A Brief Note on Permutation

Permutation is an arrangement of objects in a definite order.

1). Permutations of different things:

The number of permutations of "n" different things taken "r" at a time

nPr = n(n-1)(n-2)...(n-r+1)

If no repetition occurs:

P(n,r) = n!/(n-r)!

If n = r , P = n!/(n-n)!

P = n!/0! = n!, note: 0! = 1

2).

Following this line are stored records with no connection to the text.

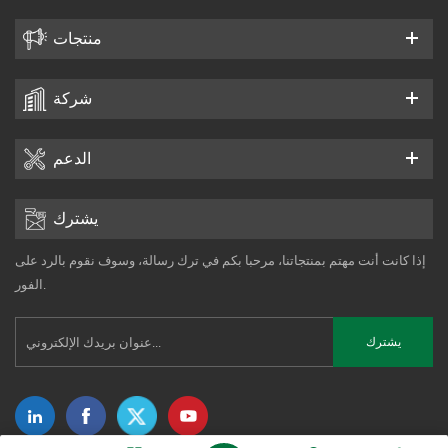
منتجات
شركة
الدعم
يشترك
إذا كانت أنت مهتم بمنتجاتنا، مرحبا بكم في ترك رسالة، وسوف نقوم بالرد على
الفور.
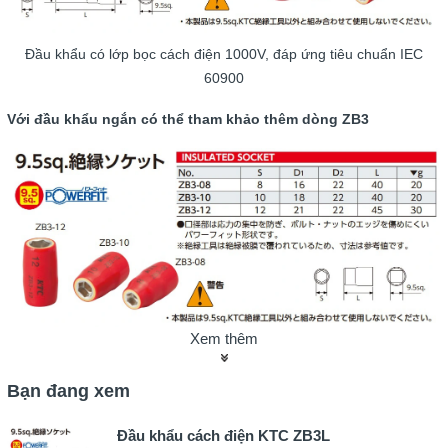
Đầu khẩu có lớp bọc cách điện 1000V, đáp ứng tiêu chuẩn IEC
60900
Với đầu khẩu ngắn có thể tham khảo thêm dòng ZB3
Xem thêm
Đầu khẩu KTC loại cách điện có thêm lựa chọn với các đầu khẩu
ngắn
Bạn đang xem
Mã số: ZB3-08, ZB3-10, ZB3-12. Có chiều dài: 40-45mm
Đầu khẩu cách điện KTC ZB3L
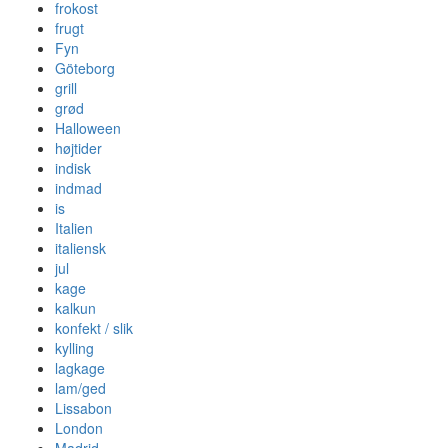
frokost
frugt
Fyn
Göteborg
grill
grød
Halloween
højtider
indisk
indmad
is
Italien
italiensk
jul
kage
kalkun
konfekt / slik
kylling
lagkage
lam/ged
Lissabon
London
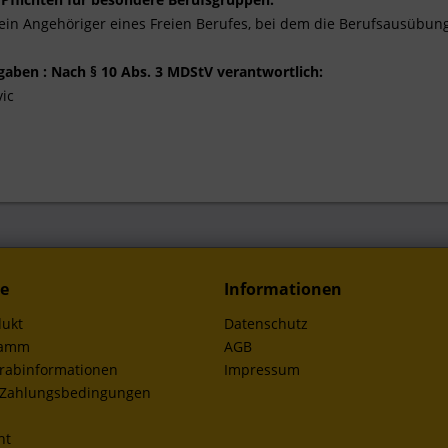
kein Angehöriger eines Freien Berufes, bei dem die Berufsausübung
gaben : Nach § 10 Abs. 3 MDStV verantwortlich:
ic
ce
Informationen
dukt
Datenschutz
ramm
AGB
orabinformationen
Impressum
 Zahlungsbedingungen
ht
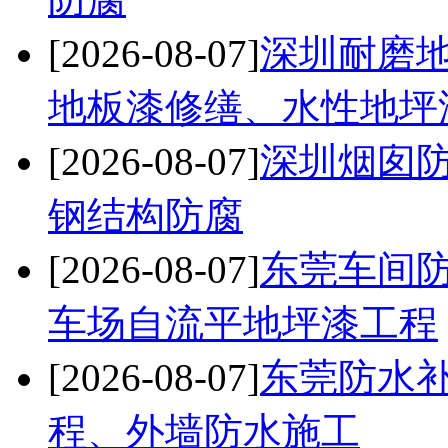
[2026-08-07]
深圳耐磨
地板漆修缮、水性地坪
[2026-08-07]
深圳烟囱防
钢结构防腐
[2026-08-07]
东莞车间
车场自流平地坪漆工程
[2026-08-07]
东莞防水
程、外墙防水施工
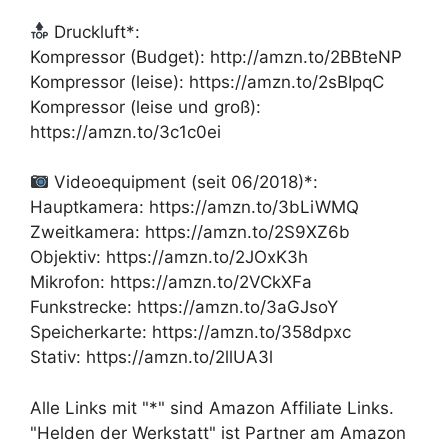
Druckluft*:
Kompressor (Budget): http://amzn.to/2BBteNP
Kompressor (leise): https://amzn.to/2sBIpqC
Kompressor (leise und groß):
https://amzn.to/3c1c0ei
Videoequipment (seit 06/2018)*:
Hauptkamera: https://amzn.to/3bLiWMQ
Zweitkamera: https://amzn.to/2S9XZ6b
Objektiv: https://amzn.to/2JOxK3h
Mikrofon: https://amzn.to/2VCkXFa
Funkstrecke: https://amzn.to/3aGJsoY
Speicherkarte: https://amzn.to/358dpxc
Stativ: https://amzn.to/2llUA3l
Alle Links mit "*" sind Amazon Affiliate Links.
"Helden der Werkstatt" ist Partner am Amazon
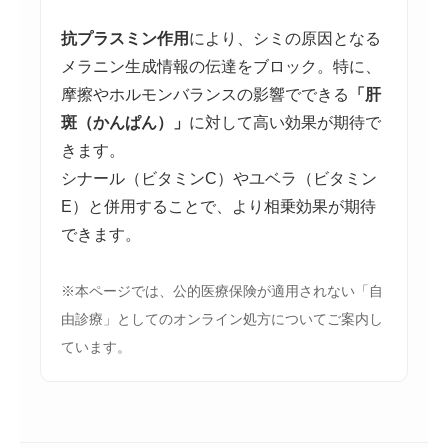
抗プラスミン作用
により、シミの原因となる
メラニン生成情報の伝達をブロック。特に、
摩擦やホルモンバランスの影響でできる
「肝
斑（かんぱん）」
に対して高い効果が期待で
きます。
シナール（ビタミンC）やユベラ（ビタミン
E）と併用することで、より相乗効果が期待
できます。
※本ページでは、公的医療保険が適用されない「自
由診療」としてのオンライン処方についてご案内し
ています。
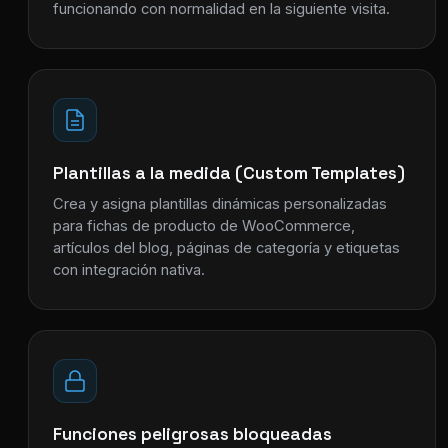
funcionando con normalidad en la siguiente visita.
Plantillas a la medida (Custom Templates)
Crea y asigna plantillas dinámicas personalizadas
para fichas de producto de WooCommerce,
artículos del blog, páginas de categoría y etiquetas
con integración nativa.
Funciones peligrosas bloqueadas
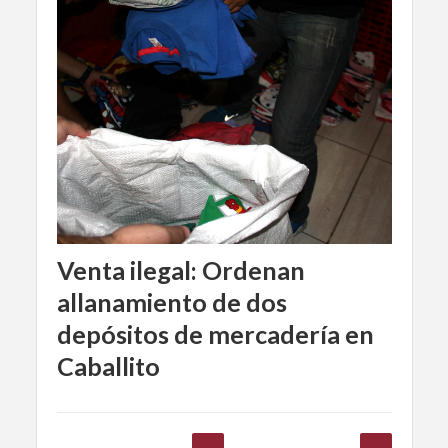
Venta ilegal: Ordenan
allanamiento de dos
depósitos de mercadería en
Caballito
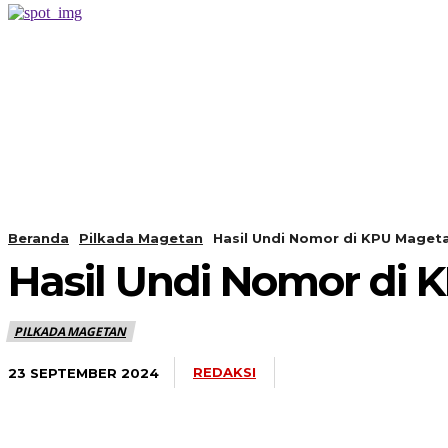
PERISTIWA
BERANDA
Beranda
Pilkada Magetan
Hasil Undi Nomor di KPU Magetan
Hasil Undi Nomor di K
PILKADA MAGETAN
REDAKSI
23 SEPTEMBER 2024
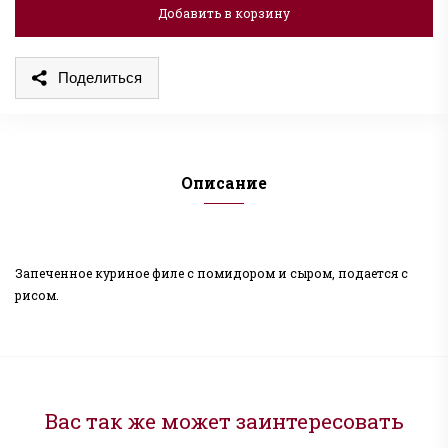
Добавить в корзину
Поделиться
Описание
Запеченное куриное филе с помидором и сыром, подается с
рисом.
Вас так же может заинтересовать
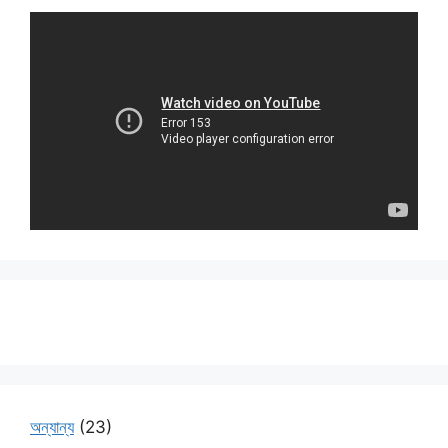
অন্যান্য
(23)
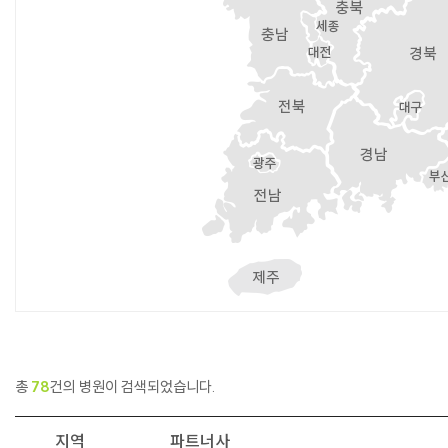
총
78
건의 병원이 검색되었습니다.
지역
파트너사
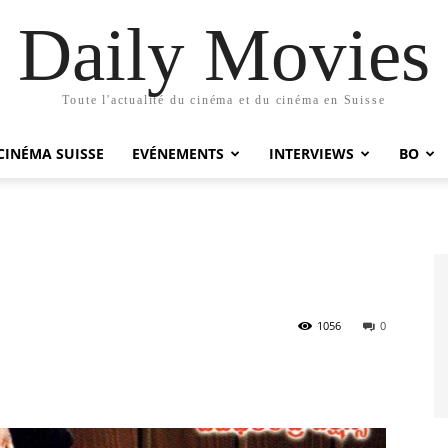
Daily Movies
Toute l'actualité du cinéma et du cinéma en Suisse
CINÉMA SUISSE
EVÉNEMENTS
INTERVIEWS
BO
1056
0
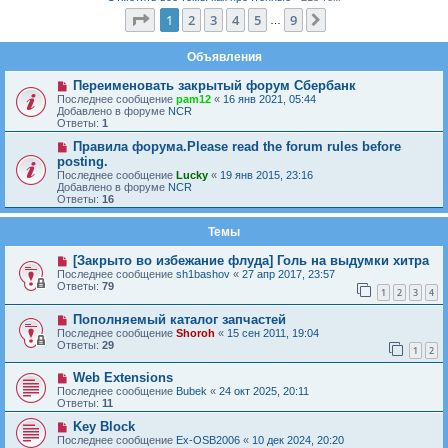
Страница
1
из
9
1
2
3
4
5
9
След.
…
Объявления
Переименовать закрытый форум Сбербанк
Последнее сообщение
pam12
«
16 янв 2021, 05:44
Добавлено в форуме
NCR
Ответы:
1
Правила форума.Please read the forum rules before
posting.
Последнее сообщение
Lucky
«
19 янв 2015, 23:16
Добавлено в форуме
NCR
Ответы:
16
Темы
[Закрыто во избежание флуда] Голь на выдумки хитра
Последнее сообщение
sh1bashov
«
27 апр 2017, 23:57
Ответы:
79
1
2
3
4
Пополняемый каталог запчастей
Последнее сообщение
Shoroh
«
15 сен 2011, 19:04
Ответы:
29
1
2
Web Extensions
Последнее сообщение
Bubek
«
24 окт 2025, 20:11
Ответы:
11
Key Block
Последнее сообщение
Ex-OSB2006
«
10 дек 2024, 20:20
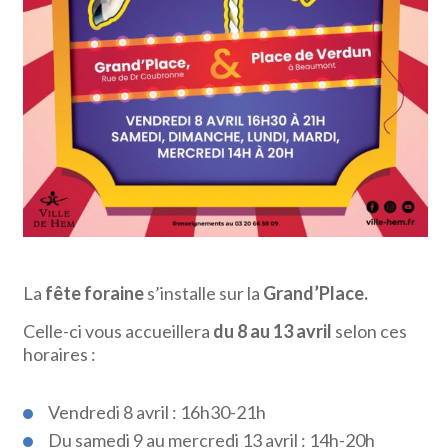
La
fête foraine
s’installe sur la
Grand’Place.
Celle-ci vous accueillera
du 8 au 13 avril
selon ces
horaires :
Vendredi 8 avril : 16h30-21h
Du samedi 9 au mercredi 13 avril : 14h-20h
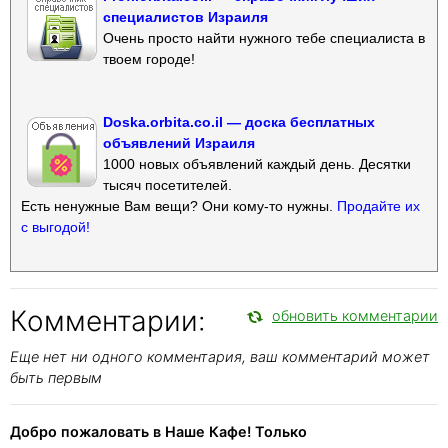
специалистов Израиля
Очень просто найти нужного тебе специалиста в
твоем городе!
Doska.orbita.co.il — доска бесплатных
объявлений Израиля
1000 новых объявлений каждый день. Десятки
тысяч посетителей.
Есть ненужные Вам вещи? Они кому-то нужны.
Продайте их
с выгодой!
Комментарии:
обновить комментарии
Еще нет ни одного комментария, ваш комментарий может
быть первым
Добро пожаловать в Наше Кафе! Только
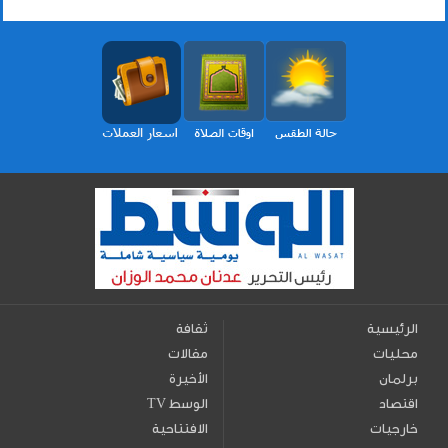
الرئيسية
ثقافة
محليات
مقالات
برلمان
الأخيرة
اقتصاد
TV الوسط
خارجيات
الافتتاحية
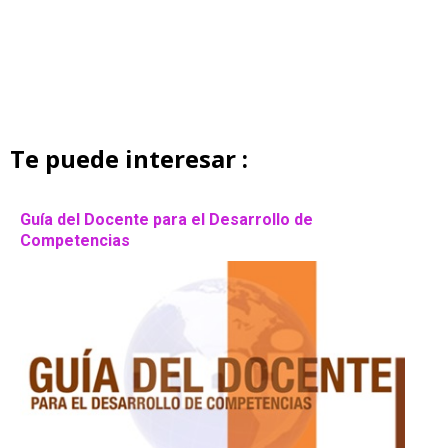
Te puede interesar :
Guía del Docente para el Desarrollo de
Competencias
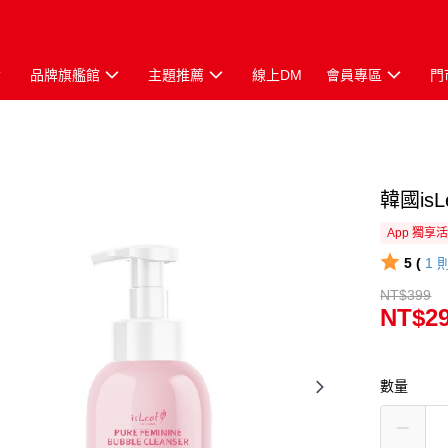
品牌旗艦館
主題推薦
線上DM
會員專區
門
韓國is
App 獨享
5 (
1
NT$399
NT$2
數量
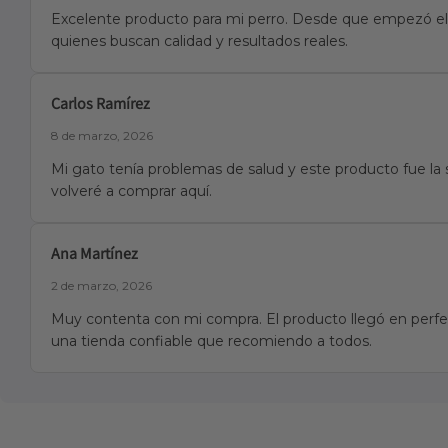
Excelente producto para mi perro. Desde que empezó el 
quienes buscan calidad y resultados reales.
Carlos Ramírez
8 de marzo, 2026
Mi gato tenía problemas de salud y este producto fue la 
volveré a comprar aquí.
Ana Martínez
2 de marzo, 2026
Muy contenta con mi compra. El producto llegó en perfec
una tienda confiable que recomiendo a todos.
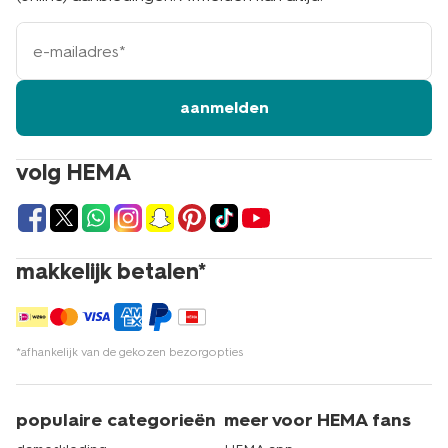
e-
mailadres
aanmelden
volg HEMA
makkelijk betalen*
*afhankelijk van de gekozen bezorgopties
populaire categorieën
meer voor HEMA fans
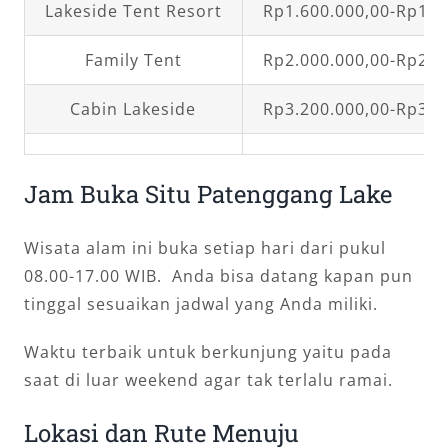
Lakeside Tent Resort
Rp1.600.000,00-Rp1.8
Family Tent
Rp2.000.000,00-Rp2.4
Cabin Lakeside
Rp3.200.000,00-Rp3.8
Jam Buka Situ Patenggang Lake
Wisata alam ini buka setiap hari dari pukul
08.00-17.00 WIB. Anda bisa datang kapan pun
tinggal sesuaikan jadwal yang Anda miliki.
Waktu terbaik untuk berkunjung yaitu pada
saat di luar weekend agar tak terlalu ramai.
Lokasi dan Rute Menuju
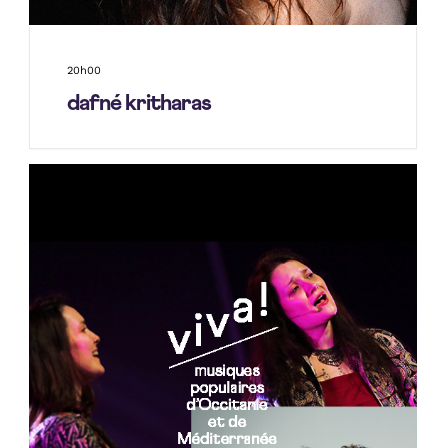
20h00
dafné kritharas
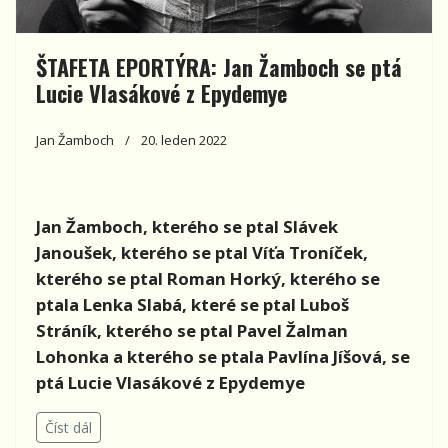
ŠTAFETA EPORTÝRA: Jan Žamboch se ptá
Lucie Vlasákové z Epydemye
Jan Žamboch
20. leden 2022
Jan Žamboch, kterého se ptal Slávek
Janoušek, kterého se ptal
Víťa Troníček,
kterého se ptal Roman Horký, kterého se
ptala Lenka Slabá, které se ptal Luboš
Stráník, kterého se ptal Pavel Žalman
Lohonka a kterého se ptala Pavlína Jíšová, se
ptá Lucie Vlasákové z Epydemye
Číst dál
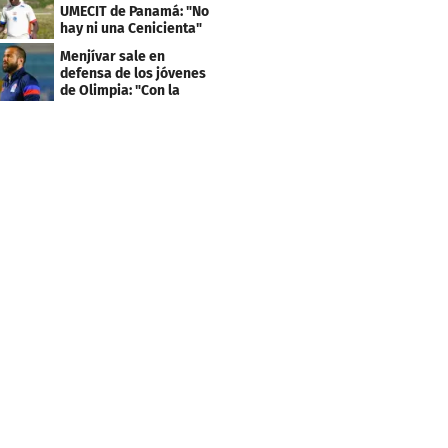
UMECIT de Panamá: "No
hay ni una Cenicienta"
Menjívar sale en
defensa de los jóvenes
de Olimpia: "Con la
gente no se queda bien"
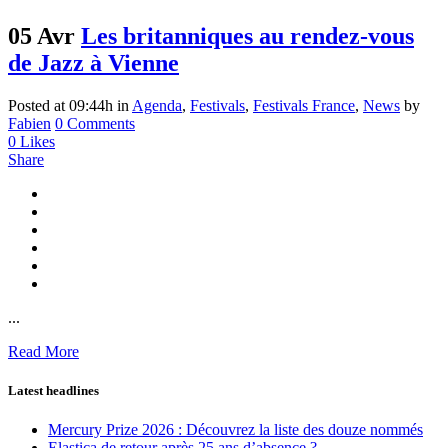
05 Avr
Les britanniques au rendez-vous
de Jazz à Vienne
Posted at 09:44h
in
Agenda
,
Festivals
,
Festivals France
,
News
by
Fabien
0 Comments
0
Likes
Share
...
Read More
Latest headlines
Mercury Prize 2026 : Découvrez la liste des douze nommés
Elastica de retour après 25 ans d’absence ?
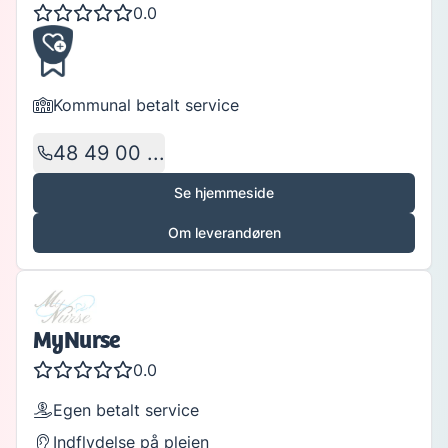
0.0
Kommunal betalt service
48 49 00 ...
Se hjemmeside
Om leverandøren
MyNurse
0.0
Egen betalt service
Indflydelse på plejen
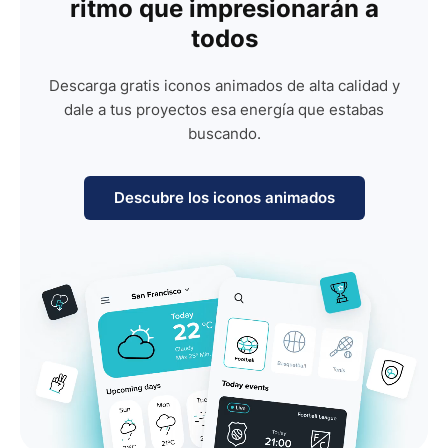
ritmo que impresionarán a
todos
Descarga gratis iconos animados de alta calidad y
dale a tus proyectos esa energía que estabas
buscando.
Descubre los iconos animados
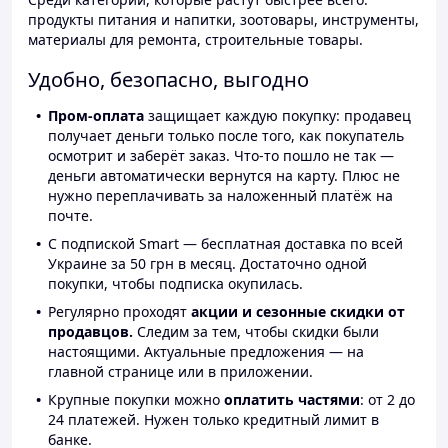
продукты питания и напитки, зоотовары, инструменты,
материалы для ремонта, строительные товары.
Удобно, безопасно, выгодно
Пром-оплата
защищает каждую покупку: продавец
получает деньги только после того, как покупатель
осмотрит и заберёт заказ. Что-то пошло не так —
деньги автоматически вернутся на карту. Плюс не
нужно переплачивать за наложенный платёж на
почте.
С подпиской Smart — бесплатная доставка по всей
Украине за 50 грн в месяц. Достаточно одной
покупки, чтобы подписка окупилась.
Регулярно проходят
акции и сезонные скидки от
продавцов.
Следим за тем, чтобы скидки были
настоящими. Актуальные предложения — на
главной странице или в приложении.
Крупные покупки можно
оплатить частями
: от 2 до
24 платежей. Нужен только кредитный лимит в
банке.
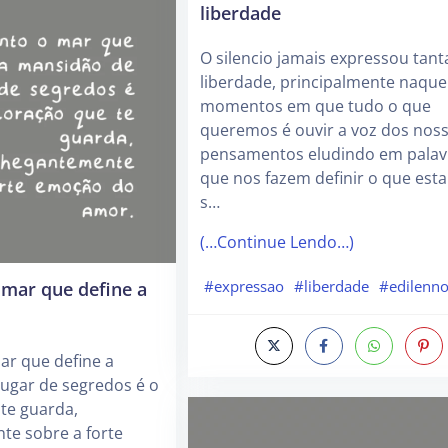
liberdade
O silencio jamais expressou tant
liberdade, principalmente naque
momentos em que tudo o que
queremos é ouvir a voz dos nos
pensamentos eludindo em palav
que nos fazem definir o que est
s…
(…Continue Lendo…)
#expressao
#liberdade
#edilenno
 mar que define a
ar que define a
ugar de segredos é o
te guarda,
e sobre a forte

Permutation of n things not all different:

The permutation of "n" at a time in which "q" are alike, "r" are alike and so on:

P = n!/(q!r!)

3. Cyclic Permutation

Cyclic permutations of "n" different things taken "n" at a time is

P = (n -1)!

Sample Problem:

1. How many four-digit numbers can be formed by using the digits 1,2,3,4,6 and 7 if one digit is used only once in a number?

Solution:

P = n!/(n-r)! = 6!/(6-4)! = 6!/2! = 720/2 = 360 ways

2. How many 3 digit numbers can be formed from digits 1,2,3,4,6 and 7 if repetitions are allowed?

Solution:

Since repetitions are allowed each of the three digits can be filled in 6 ways Since there are three digit numbers,

P = 6(6)(6) = 216 ways

Thanks to: Engineering Mathematics Vol.1 by Besavilla

Bonus challenge:

Find the number of permutations which can be formed from the letter PHILIPPINES. Show your process please.